7. A bank is not required to acknowledge that they have received a contract.
8. A bank is not required to have the short sale listing uploaded on the MLS as pending or any other designation. In fact they insist that the listing be kept active even when there are multiple contract already submitted on the property. It’s like their own private auction where only they can win.
9. In South Carolina (as in most states) one is required to have marketable title to a property before they can list it on the MLS. Short Sales appear to be the one exception to this rule. If a contract requires 3rd party approval to sign off to ratify a contract, than that same 3rd party should have signed the listing agreement before that property is listed. They DID NOT and WILL NOT sign it.
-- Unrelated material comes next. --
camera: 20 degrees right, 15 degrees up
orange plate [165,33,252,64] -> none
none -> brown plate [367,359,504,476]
10. In South Carolina, the Statute of Frauds states “All contracts for the sale of real estate must be in writing to be enforceable”. Since the banks put nothing in writing, then legally the contract that is submitted on a “Short Sale” is unenforceable!
11. In South Carolina (as in most states) The Four essential elements are needed to have a valid contract are,
A) An offer and Acceptance. It is not a contract until everyone (all parties) agrees to exactly what the terms of the contract are. An offer can be Accepted, Rejected or Countered. They do none of this with a short sale!
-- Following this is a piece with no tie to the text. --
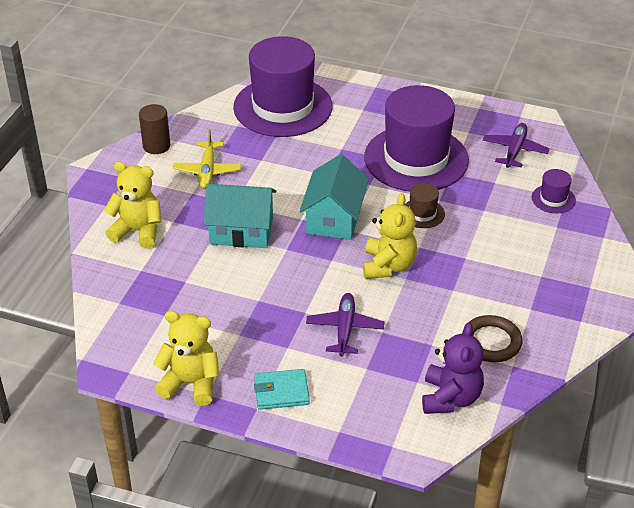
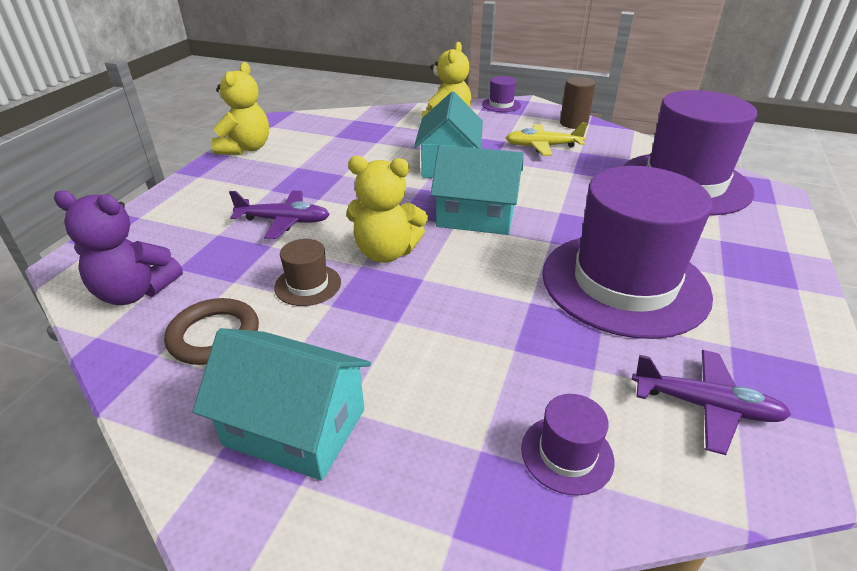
camera: 90 degrees right, 5 degrees down
turquoise wallet [254,369,310,410] -> none
brown hat [404,183,445,228] -> brown hat moved to [274,239,341,306]
none -> turquoise house [192,328,371,481]
none -> purple hat [482,76,521,112]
B) Legally Competent Parties. Both parties must be of legal competent age and have
Sufficient mental capacity to enter into a contract.
C) There must be consideration. i.e. money offered for the property would be
D) Legality of Object. Since a contract is a legal document we cannot enter into it to
do something illegal.
With Short Sales, Section “A” Offer and Acceptance, is not acknowledged. The bank does not acknowledge that they have received your contract. Therefore, technically, you do not even have a contract when you submit one on most short sales.
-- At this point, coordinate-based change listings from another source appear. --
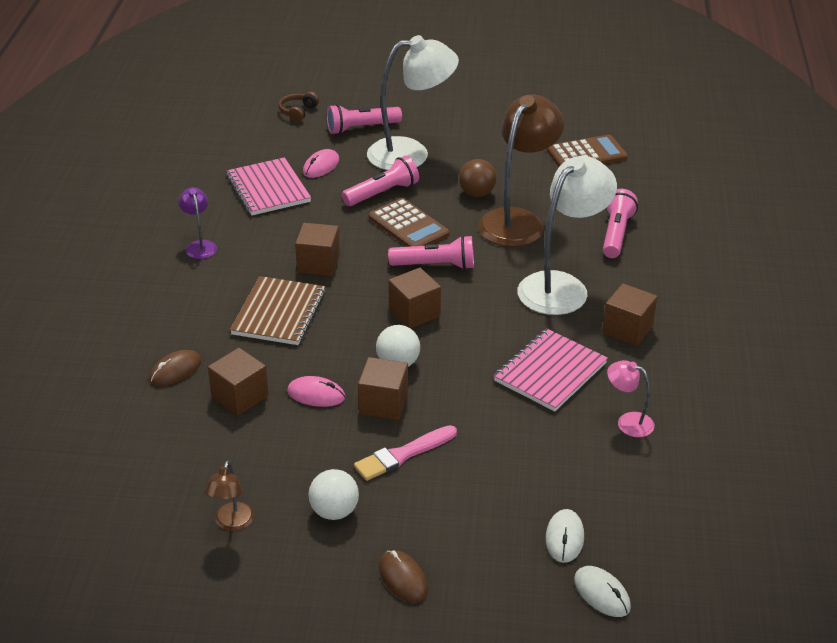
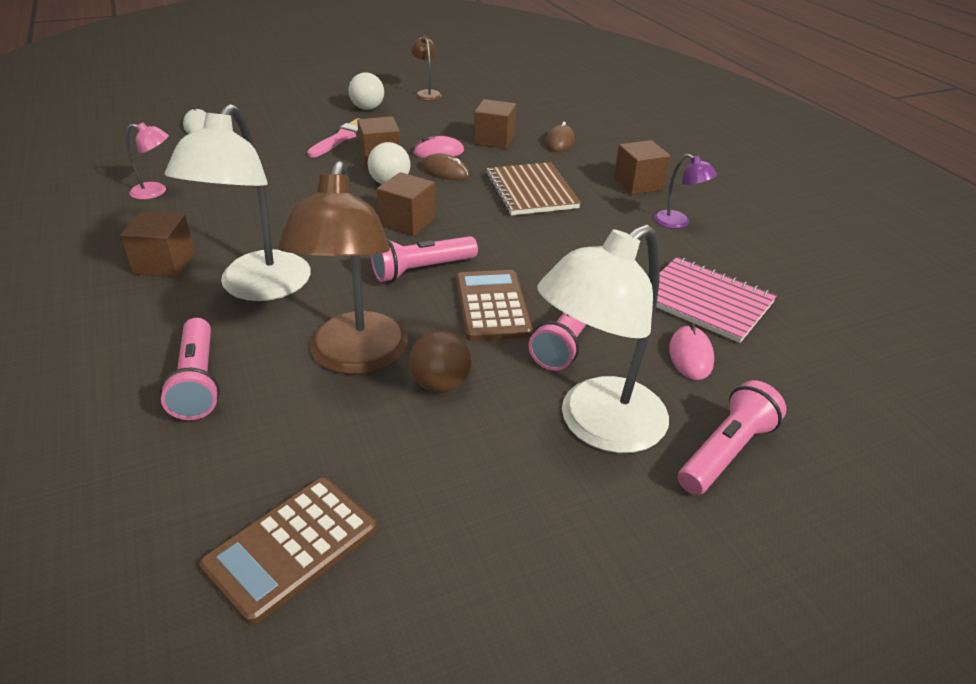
camera: 150 degrees right, 0 degrees up
brown headphones [279,92,319,122] -> none
brown cube [295,223,340,276] -> brown cube moved to [614,140,670,195]
brown calculator [369,198,450,247] -> brown calculator turned 60 degrees clockwise [456,270,533,341]
brown mouse [379,550,428,603] -> brown mouse moved to [421,154,469,180]
pink notebook [494,329,608,411] -> none
white mouse [574,566,631,617] -> none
Section “D” Legality of Object. Since state law states that one must have marketable title to sign a listing agreement. The law further states that while oral contract for real estate are legal. A contract for the sale of real estate must be in writing to be enforceable. It further states that all Listing agreements must be in writing and signed by the parties holding title. If a “SHORT SALE” requires 3rd party approval to authorize the short sale. Why is this same 3rd party required not also required to sign the listing agreement.
An example of this. Assume that you have two brothers who have inherited their mothers home. One brother lives in the home, the other does not. They both have equitable title to the property. The brother that lives in the home decides that he wants to sell and move to another area. A realtor is called and a listing agreement is signed with the brother that lives in the home. A week later the listing agent learns of the second brother. The agent approaches the second brother who refuses to sign the listing agreement but says to the agent “Bring me a contract and then I’ll decide if I am going to sell”
This is unacceptable and if the listing agent does not remove the listing from the MLS then they would be disciplined. First because they MISLEAD THE PUBLIC. Second because not all of the owners of the property in question agreed to the listing and did not sign the listing, Third, all realtor are taught to PROTECT THE PUBLIC. This is not protecting the public.
This is exactly what is happening with ALL SHORT SALES. If you have any question of this ask the listing agent of a short sale to show you the listing agreement where the 3rd party has agreed to all criteria of the listing and then signed it. I am not aware of one example of this in the entire country.
Please understand that I am not an attorney but I do have a 4 year college degree and I am a licensed, active real estate broker that takes his education very seriously. The motivation of this letter is because clients of mine have been victims of Short Sales. I am aware of many others who are and have been victims of short sales and I believe that the public needs to hear this side of the story.
Please understand that their is a great deal of emphasis placed on all real estate agents and brokers in the state of South Carolina to “PROTECT THE PUBLIC” and to always conduct ourselves in an “ETHICAL MANNER”. Where “Short Sales” are concerned we are powerless to do either.